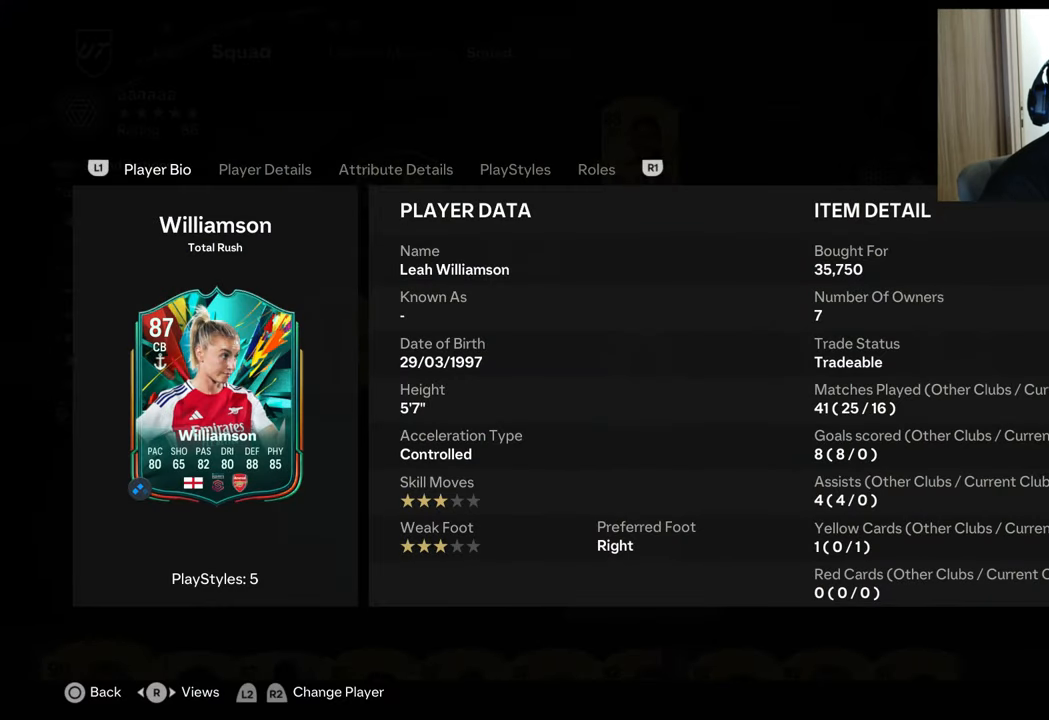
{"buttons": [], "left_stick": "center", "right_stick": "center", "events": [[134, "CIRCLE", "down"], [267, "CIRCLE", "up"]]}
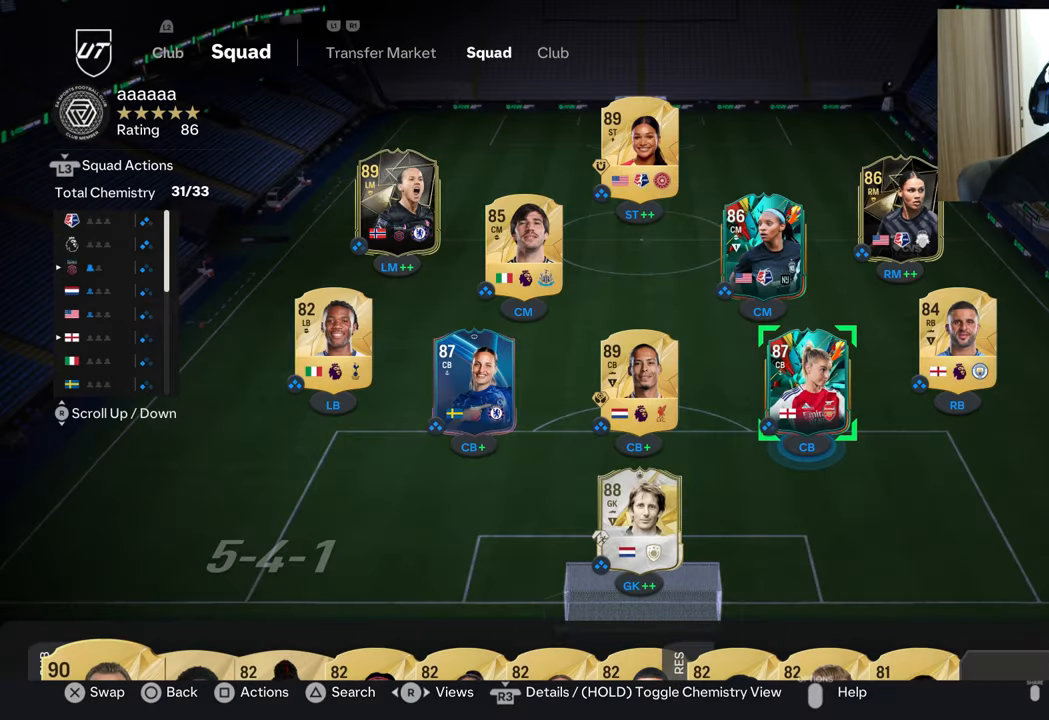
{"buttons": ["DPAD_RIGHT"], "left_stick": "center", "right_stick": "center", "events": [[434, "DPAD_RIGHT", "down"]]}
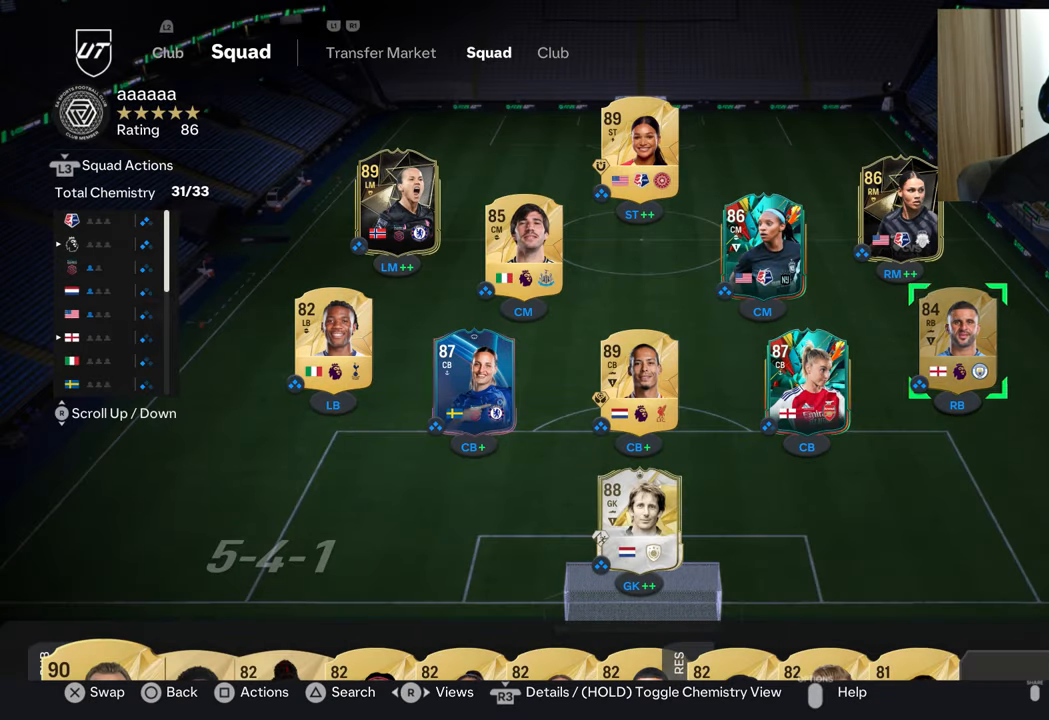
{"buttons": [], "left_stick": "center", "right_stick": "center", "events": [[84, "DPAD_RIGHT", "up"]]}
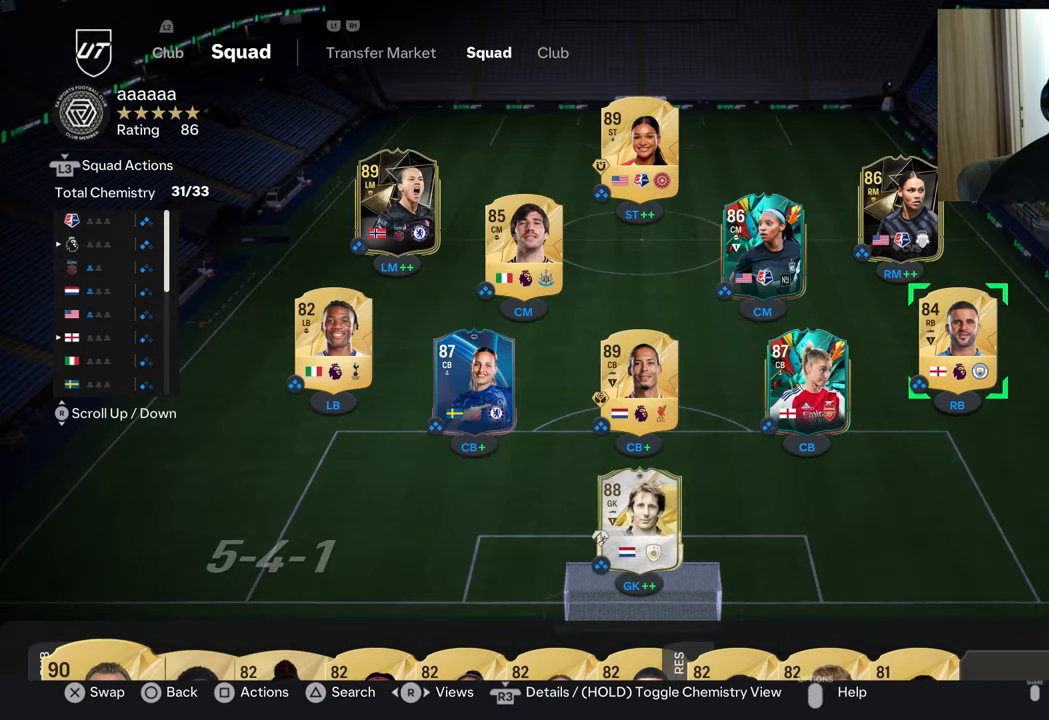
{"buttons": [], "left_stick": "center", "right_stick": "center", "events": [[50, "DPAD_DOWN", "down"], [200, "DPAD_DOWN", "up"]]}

********

- **About this task**:
Write out the listing above exactly, images omitted.

- **Your response**:
{"buttons": [], "left_stick": "center", "right_stick": "center", "events": [[134, "CIRCLE", "down"], [267, "CIRCLE", "up"]]}
{"buttons": ["DPAD_RIGHT"], "left_stick": "center", "right_stick": "center", "events": [[434, "DPAD_RIGHT", "down"]]}
{"buttons": [], "left_stick": "center", "right_stick": "center", "events": [[84, "DPAD_RIGHT", "up"]]}
{"buttons": [], "left_stick": "center", "right_stick": "center", "events": [[50, "DPAD_DOWN", "down"], [200, "DPAD_DOWN", "up"]]}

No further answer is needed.